## Task prompt
When the line with "Bir nesne seçin" appears below, start repeating lines exactly, and keep going through the line with "Expériences personnelles et témoignages"; add nothing outside that span.

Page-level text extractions
....

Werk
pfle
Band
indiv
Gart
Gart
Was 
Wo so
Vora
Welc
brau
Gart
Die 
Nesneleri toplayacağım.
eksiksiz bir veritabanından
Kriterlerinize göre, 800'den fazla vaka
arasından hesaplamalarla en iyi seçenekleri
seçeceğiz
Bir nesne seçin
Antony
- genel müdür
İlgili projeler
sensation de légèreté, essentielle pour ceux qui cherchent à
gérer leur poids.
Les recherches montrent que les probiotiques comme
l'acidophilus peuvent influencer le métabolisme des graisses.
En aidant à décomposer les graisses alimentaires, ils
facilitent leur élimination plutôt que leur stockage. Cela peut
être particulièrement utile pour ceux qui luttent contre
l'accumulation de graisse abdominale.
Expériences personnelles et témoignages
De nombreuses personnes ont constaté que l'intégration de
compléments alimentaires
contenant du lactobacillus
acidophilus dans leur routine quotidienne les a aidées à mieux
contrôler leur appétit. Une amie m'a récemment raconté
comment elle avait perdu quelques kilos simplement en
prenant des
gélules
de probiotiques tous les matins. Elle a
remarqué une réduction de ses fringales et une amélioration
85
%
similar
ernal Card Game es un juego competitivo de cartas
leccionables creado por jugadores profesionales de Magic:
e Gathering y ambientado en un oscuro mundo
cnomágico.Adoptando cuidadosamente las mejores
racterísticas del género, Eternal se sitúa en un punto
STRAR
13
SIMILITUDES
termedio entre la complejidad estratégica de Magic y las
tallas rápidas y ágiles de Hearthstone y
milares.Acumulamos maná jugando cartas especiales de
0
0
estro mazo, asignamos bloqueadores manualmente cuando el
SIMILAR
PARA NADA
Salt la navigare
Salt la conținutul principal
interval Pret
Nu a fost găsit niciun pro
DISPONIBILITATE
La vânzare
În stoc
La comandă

....

## Your solution
Bir nesne seçin
Antony
- genel müdür
İlgili projeler
sensation de légèreté, essentielle pour ceux qui cherchent à
gérer leur poids.
Les recherches montrent que les probiotiques comme
l'acidophilus peuvent influencer le métabolisme des graisses.
En aidant à décomposer les graisses alimentaires, ils
facilitent leur élimination plutôt que leur stockage. Cela peut
être particulièrement utile pour ceux qui luttent contre
l'accumulation de graisse abdominale.
Expériences personnelles et témoignages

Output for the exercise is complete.